My thoughts on the NY Times article: Troves of Personal Data, Forbidden to Researchers

Wednesday, May 23, 2012
File under: Seminar Room

Cross-post from my tumblr

The NY Times has an article basically complaining that the big social network sites aren’t releasing their data and that they are hurting research.

Actually, I can understand the companies here. Releasing such data is a big privacy issue because it’s very hard to make sure your data is anonymized. Anyone still remembers why there wasn’t a second Netflix competition? They got sued after the first run and decided to cancel it because they couldn’t ensure to protect the users privacy.

For many of those companies, that big pile of data is basically all they have, so they won’t just give it away for free, be it for research purposes, or not.

Also, data always used to be pretty scarce in social network research. If you look at review articles on social networks like this one, you see that most of the research focused on a small number of data sets, for example, the karate school data set, the dolphin data set, or the monastery data set, all of which have been assembled by hand by some researchers. Ironically, the largest available data set so far is the Enron data set which has been released as part of the trial against the Enron bankruptcy.

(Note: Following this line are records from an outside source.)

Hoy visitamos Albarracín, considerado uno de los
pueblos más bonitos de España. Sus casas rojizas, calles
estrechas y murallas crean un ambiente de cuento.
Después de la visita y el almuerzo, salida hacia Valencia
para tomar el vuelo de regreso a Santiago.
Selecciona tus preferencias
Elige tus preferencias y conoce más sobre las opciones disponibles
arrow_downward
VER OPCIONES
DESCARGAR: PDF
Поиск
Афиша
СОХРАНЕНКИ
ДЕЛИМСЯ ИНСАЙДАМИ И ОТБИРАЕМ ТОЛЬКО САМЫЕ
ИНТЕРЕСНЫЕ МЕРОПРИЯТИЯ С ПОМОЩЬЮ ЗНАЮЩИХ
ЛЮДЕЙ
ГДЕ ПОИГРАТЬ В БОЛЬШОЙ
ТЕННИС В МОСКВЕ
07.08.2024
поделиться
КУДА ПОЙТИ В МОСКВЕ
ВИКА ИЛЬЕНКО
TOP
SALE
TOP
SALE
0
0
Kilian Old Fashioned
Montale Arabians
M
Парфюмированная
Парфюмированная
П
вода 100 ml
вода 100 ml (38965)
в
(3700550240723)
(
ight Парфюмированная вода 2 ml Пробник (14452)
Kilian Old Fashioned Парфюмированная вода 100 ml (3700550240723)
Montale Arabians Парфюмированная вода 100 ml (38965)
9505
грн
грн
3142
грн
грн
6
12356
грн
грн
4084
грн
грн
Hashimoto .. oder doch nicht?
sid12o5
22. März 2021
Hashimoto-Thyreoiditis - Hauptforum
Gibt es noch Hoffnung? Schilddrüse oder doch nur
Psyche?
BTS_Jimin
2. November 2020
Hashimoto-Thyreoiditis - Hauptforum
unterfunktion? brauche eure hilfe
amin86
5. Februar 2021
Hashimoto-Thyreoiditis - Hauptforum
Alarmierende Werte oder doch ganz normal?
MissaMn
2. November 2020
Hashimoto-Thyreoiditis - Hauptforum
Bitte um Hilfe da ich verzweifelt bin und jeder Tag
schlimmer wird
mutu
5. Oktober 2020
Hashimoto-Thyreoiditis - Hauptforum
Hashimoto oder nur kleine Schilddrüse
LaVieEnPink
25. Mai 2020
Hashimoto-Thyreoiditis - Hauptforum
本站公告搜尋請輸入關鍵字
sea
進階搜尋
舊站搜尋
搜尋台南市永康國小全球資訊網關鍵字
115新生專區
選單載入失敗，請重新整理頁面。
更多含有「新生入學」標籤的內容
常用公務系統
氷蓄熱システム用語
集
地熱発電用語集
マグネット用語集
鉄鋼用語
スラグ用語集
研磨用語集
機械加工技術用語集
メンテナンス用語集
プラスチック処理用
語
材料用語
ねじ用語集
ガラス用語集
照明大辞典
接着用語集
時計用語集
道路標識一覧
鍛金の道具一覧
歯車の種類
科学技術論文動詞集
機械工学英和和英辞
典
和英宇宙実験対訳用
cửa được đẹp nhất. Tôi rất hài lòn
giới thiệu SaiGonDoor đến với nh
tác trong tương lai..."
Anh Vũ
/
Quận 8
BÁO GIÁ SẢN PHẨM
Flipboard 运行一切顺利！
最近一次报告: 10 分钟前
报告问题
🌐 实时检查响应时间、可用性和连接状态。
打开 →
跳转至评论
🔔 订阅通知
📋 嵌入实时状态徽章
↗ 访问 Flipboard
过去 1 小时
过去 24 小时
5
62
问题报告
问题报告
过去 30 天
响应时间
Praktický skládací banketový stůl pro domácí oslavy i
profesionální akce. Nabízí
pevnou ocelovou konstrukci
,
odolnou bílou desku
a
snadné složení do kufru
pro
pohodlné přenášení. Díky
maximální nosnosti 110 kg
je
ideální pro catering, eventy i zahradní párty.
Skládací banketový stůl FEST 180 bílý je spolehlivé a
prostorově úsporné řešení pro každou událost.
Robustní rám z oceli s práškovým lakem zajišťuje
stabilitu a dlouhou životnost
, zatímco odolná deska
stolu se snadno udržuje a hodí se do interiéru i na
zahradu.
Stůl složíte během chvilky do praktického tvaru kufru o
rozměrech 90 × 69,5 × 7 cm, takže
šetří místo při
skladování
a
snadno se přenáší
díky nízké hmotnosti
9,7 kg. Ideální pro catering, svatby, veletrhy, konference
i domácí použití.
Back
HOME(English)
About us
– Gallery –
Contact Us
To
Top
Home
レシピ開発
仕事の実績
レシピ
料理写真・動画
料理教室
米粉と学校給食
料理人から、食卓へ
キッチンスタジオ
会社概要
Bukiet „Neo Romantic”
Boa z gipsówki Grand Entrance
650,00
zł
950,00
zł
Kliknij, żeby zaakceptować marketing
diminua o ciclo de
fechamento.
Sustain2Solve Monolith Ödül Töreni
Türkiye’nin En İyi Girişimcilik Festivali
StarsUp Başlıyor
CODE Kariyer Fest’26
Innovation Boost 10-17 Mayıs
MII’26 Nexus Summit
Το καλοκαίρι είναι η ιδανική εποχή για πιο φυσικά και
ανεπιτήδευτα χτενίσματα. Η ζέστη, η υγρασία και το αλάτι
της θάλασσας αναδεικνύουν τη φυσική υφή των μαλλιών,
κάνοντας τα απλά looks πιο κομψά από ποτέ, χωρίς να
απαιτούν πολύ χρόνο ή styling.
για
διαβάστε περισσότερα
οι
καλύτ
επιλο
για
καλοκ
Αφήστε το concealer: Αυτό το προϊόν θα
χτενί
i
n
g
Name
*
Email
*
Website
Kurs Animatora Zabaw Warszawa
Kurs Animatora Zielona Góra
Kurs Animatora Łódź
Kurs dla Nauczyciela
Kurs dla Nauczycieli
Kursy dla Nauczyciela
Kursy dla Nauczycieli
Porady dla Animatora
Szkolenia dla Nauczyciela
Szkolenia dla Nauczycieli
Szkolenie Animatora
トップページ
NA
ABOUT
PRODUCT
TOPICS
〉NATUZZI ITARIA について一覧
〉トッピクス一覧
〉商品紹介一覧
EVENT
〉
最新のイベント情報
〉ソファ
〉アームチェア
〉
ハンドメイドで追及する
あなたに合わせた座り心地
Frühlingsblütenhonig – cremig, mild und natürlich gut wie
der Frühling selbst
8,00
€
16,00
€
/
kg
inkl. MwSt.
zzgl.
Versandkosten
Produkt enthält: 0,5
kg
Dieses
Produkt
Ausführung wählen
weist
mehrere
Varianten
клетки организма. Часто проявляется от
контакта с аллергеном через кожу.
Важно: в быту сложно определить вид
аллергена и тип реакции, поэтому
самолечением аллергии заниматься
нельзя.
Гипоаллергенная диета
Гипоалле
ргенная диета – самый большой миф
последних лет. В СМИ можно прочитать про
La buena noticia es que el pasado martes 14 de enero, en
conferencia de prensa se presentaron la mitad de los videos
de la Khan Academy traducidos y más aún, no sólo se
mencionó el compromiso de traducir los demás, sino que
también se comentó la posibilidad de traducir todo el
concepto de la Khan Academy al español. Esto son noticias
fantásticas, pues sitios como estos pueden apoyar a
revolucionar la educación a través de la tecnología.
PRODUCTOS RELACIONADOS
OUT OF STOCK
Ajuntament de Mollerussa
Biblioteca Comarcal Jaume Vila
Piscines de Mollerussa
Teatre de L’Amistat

So I think it’s wrong to expect companies like Twitter to happily release a substantial portion of their data for research purposes. On the other hand, I also think there is a very real problem of poorly validated research in that area. For example, Daniel Gayo-Avello has this very interesting review article on arXiv where he discusses that many papers on predicting elections are seriously flawed. Another example is the paper “Twitter mood predicts the stock market” by Johan Bollen et al. which is also seriously methodologically flawed.

Again I think is wrong to blame the lack of available data here. Of course it’s easier to validate research if you have the data to rerun the experiments and analyses, but I think (as I’ve said before) that we also need to resist the urge to jump the current big data and data science wave and get back to doing properly validate research in the first place.